* **What you should do**:
From the material below, copy out each line with the word "בתרי" in it.

_ _ _ _ _

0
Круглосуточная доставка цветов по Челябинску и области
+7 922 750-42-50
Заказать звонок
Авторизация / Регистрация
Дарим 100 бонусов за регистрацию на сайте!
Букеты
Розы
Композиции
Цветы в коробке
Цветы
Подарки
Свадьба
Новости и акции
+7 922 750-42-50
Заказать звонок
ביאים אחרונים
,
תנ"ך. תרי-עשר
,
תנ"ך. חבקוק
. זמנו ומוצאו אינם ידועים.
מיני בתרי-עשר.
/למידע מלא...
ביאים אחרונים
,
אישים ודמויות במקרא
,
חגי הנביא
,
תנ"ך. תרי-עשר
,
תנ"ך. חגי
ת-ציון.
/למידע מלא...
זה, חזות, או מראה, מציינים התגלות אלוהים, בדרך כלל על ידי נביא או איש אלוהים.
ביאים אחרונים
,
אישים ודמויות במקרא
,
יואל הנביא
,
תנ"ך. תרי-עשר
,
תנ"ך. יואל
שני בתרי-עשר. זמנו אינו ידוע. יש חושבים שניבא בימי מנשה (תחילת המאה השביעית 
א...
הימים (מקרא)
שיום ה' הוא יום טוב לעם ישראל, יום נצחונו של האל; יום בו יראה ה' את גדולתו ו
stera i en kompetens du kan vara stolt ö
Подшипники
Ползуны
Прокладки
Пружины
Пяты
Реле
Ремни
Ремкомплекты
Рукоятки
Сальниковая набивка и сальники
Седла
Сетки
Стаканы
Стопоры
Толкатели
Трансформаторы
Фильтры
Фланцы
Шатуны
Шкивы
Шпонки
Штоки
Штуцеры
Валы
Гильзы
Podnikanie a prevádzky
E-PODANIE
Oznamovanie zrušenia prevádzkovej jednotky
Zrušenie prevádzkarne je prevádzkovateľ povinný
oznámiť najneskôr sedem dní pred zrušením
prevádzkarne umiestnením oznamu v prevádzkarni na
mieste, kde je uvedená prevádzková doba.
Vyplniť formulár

_ _ _ _ _

* **Worked solution**:
מיני בתרי-עשר.
שני בתרי-עשר. זמנו אינו ידוע. יש חושבים שניבא בימי מנשה (תחילת המאה השביעית 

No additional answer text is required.